# PASSAGE TO READ
Izvestiya vuzov. Yadernaya Energetika

The peer-reviewed scientific and technology journal. ISSN: 0204-3327

Development of a criterion to record the facts of fuel carryover from leaking fuel elements during VVER reactor operation

9/16/2020 2020 - #03 Nuclear power plants

Evdokimov I.A. Khromov A.G. Kalinichev P.M. Likhanskij V.V. Kovalishin A.A. Laletin M.N.

DOI: https://doi.org/10.26583/npe.2020.3.05

UDC: 621.039.548

Operation of nuclear fuel at an NPP involves the potential of a fuel cladding failure. One of the possible and gravest consequences of a fuel failure is the fuel composition being washed out from the leaking fuel element and entering the coolant.

Reliable detection of the fuel carryover in the course of the fuel life is important for the further handling of the failed fuel assembly. The fuel carryover can be detected as part of the fuel cladding integrity inspection during the reactor operation. For this purpose, activity of 134I is traditionally used in VVER reactors. In practice, however, the activity of 134I is capable to increase in the course of the fuel lifetime even in the event when there are no fuel failure and the only source of the fission product escape are fuel deposits in the core.

A criterion has been proposed which makes it possible to distinguish cases when the growth in the activity of short-lived radionuclides is the result of the fission product escape from fuel deposits or the fuel composition carryover from the failed fuel elements during VVER reactor operation. Examples are provided of the developed criterion practical application at effective NPPs.

The reported study was funded by RFBR, Project No. 20-38-90081.

References

  1. Ingemansson T., Rudling P., Lundgren K. Assessment Of Fuel Washout In LWRs – New Methodologies. Proc. Int. Meet. on LWR Fuel Performance, Orlando, Florida, September 19’22. 2004, paper 1002.
  2. RD EO 1.1.2.10.0521-2009 Fuel Assemblies of VVER’1000 Nuclear Reactors. Typical Cladding Failure Control Methods (as amended №2). Moscow. Kontsern Rosenergoatom Publ., 2016, pp. 61-63 (in Russian).
  3. Shestakov Yu. M., Semenovykh A.S.Problems and Perspectives of Moving Toward Zero Fuel Failures and Mitigation of Fuel Failure Consequences at NPPs with VVER Reactors in Russia. The XIth Int. Conf. «WWER Fuel Performance, Modeling and Experimental Support». Bulgaria, Varna, September 26 – October 03, 2015.
  4. Povarov V.P., Tereshchenko A.B., Kravchenko Yu.N., Pozychanyuk I.V., Gorobtsov L.I., Golubev Ye.I., Bykov V.I., Likhansky V.V., Yevdokimov I.A., Zborovsky V.G., Sorokin A.A. Development and application of modern methods to inspect the integrity and assess the state of fuel at Novovoronezh NPP. Teploenergetika. 2014, no.2, pp. 54-64 (in Russian).

# DATA EXTRACTS
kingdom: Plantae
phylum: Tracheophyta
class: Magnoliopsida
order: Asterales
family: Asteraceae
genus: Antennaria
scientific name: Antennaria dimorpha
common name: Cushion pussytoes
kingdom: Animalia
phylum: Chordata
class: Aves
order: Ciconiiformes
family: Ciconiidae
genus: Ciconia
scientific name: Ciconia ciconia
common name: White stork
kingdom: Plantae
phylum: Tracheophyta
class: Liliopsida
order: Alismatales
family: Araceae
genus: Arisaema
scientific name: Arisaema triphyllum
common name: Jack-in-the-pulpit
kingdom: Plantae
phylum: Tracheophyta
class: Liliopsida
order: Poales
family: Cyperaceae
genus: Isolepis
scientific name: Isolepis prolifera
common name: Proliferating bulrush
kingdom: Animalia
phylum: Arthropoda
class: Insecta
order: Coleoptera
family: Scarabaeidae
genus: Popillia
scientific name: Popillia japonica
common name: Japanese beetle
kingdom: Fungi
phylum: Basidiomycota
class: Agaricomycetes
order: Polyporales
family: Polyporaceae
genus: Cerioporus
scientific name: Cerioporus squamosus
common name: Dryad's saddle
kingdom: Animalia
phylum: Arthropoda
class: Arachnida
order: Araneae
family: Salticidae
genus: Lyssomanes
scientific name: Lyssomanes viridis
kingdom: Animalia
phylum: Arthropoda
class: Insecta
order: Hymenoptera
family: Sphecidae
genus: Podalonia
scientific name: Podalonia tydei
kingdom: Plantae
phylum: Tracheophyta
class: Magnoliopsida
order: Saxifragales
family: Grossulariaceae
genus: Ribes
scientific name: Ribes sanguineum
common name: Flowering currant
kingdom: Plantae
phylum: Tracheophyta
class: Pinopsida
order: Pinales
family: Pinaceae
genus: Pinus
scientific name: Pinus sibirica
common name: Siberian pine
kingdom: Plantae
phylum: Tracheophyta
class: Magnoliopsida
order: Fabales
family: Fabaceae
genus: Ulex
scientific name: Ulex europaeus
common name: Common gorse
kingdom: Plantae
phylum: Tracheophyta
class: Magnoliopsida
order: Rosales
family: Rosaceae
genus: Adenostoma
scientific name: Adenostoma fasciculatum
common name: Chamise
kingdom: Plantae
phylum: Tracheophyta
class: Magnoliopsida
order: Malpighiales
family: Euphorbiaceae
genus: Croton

# BRIEF 1
Please list every author named in the fuel carryover abstract's byline.
# BRIEF 2
Print the portion of the fuel carryover abstract starting at "The reported study" and ending at "2004, paper 1002.".
# BRIEF 3
Answer these questions from the fuel carryover abstract, one answer per line:
(a) What is the journal's ISSN?
(b) The activity of which radionuclide is traditionally used in VVER reactors to detect fuel carryover?
(c) Which organization funded the study, and under what project number?
The material after the fuel carryover abstract is separate from it.

# RESULT 1
Evdokimov I.A.
Khromov A.G.
Kalinichev P.M.
Likhanskij V.V.
Kovalishin A.A.
Laletin M.N.

# RESULT 2
The reported study was funded by RFBR, Project No. 20-38-90081.

References

  1. Ingemansson T., Rudling P., Lundgren K. Assessment Of Fuel Washout In LWRs – New Methodologies. Proc. Int. Meet. on LWR Fuel Performance, Orlando, Florida, September 19’22. 2004, paper 1002.

# RESULT 3
(a) 0204-3327
(b) 134I
(c) RFBR, Project No. 20-38-90081